• Source material

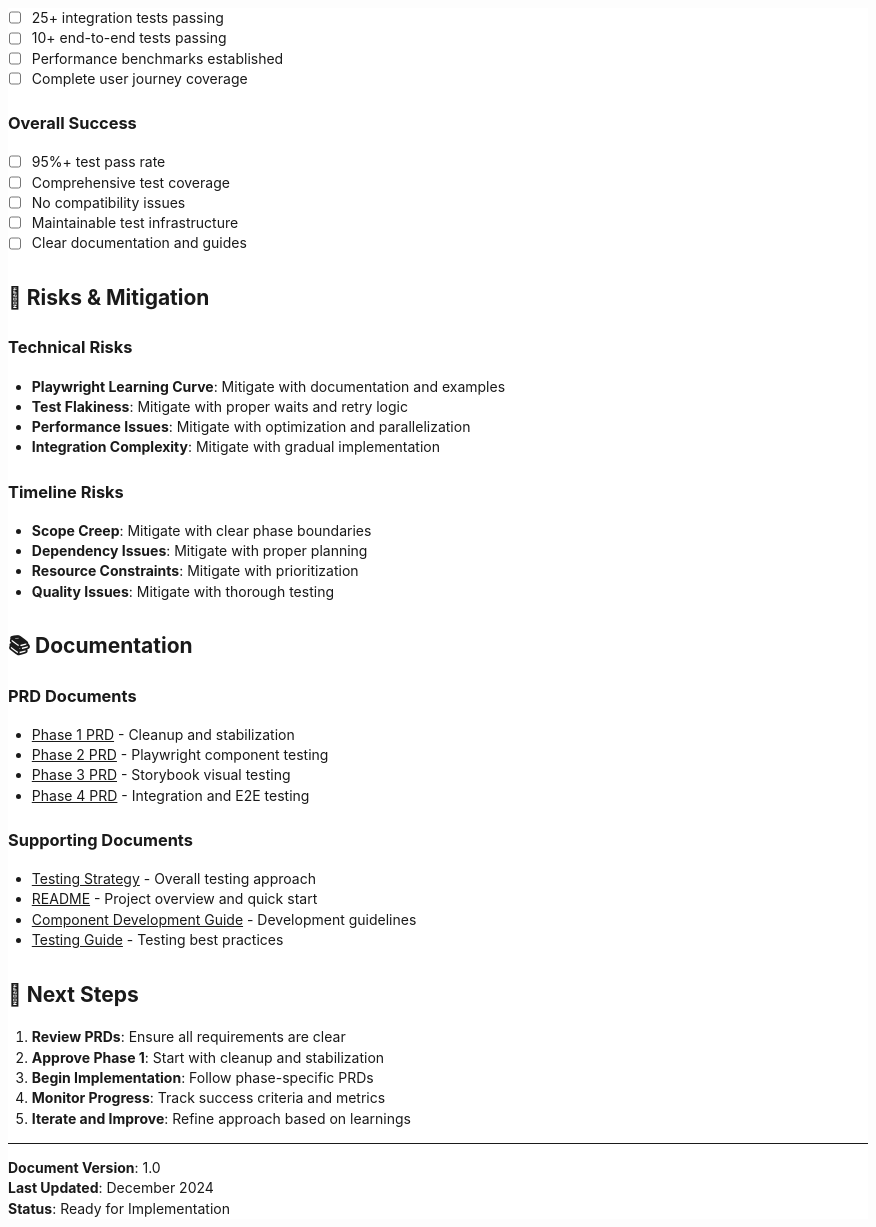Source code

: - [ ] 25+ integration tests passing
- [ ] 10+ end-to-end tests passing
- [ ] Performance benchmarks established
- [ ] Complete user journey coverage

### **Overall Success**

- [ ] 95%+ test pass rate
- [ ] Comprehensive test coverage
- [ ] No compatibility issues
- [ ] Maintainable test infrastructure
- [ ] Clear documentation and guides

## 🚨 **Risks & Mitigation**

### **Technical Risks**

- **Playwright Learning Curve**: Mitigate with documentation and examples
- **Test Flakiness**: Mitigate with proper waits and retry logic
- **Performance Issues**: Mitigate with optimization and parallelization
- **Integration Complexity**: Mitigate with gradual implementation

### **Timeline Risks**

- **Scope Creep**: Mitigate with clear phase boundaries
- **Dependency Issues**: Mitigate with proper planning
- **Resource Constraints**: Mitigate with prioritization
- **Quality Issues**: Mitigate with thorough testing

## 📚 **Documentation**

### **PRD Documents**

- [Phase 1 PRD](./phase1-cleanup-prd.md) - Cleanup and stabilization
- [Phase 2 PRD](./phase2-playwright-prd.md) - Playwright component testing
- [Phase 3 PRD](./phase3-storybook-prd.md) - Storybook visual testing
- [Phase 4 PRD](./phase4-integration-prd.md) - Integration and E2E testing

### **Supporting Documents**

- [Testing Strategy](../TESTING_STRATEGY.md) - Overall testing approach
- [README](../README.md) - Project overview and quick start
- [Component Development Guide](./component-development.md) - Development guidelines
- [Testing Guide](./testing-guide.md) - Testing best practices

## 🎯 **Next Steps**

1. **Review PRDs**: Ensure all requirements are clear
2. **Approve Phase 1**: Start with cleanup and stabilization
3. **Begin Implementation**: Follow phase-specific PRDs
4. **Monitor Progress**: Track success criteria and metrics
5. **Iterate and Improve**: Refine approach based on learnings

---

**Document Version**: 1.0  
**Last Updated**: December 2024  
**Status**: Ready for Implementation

• Assigned task
Taking the entries above, write out exactly each line from the one holding "- [Phase 3 PRD](./phase3-storybook-prd.md)" to the one holding "2. **Approve Phase", both included, and stop there.

• Exercise solution
- [Phase 3 PRD](./phase3-storybook-prd.md) - Storybook visual testing
- [Phase 4 PRD](./phase4-integration-prd.md) - Integration and E2E testing

### **Supporting Documents**

- [Testing Strategy](../TESTING_STRATEGY.md) - Overall testing approach
- [README](../README.md) - Project overview and quick start
- [Component Development Guide](./component-development.md) - Development guidelines
- [Testing Guide](./testing-guide.md) - Testing best practices

## 🎯 **Next Steps**

1. **Review PRDs**: Ensure all requirements are clear
2. **Approve Phase 1**: Start with cleanup and stabilization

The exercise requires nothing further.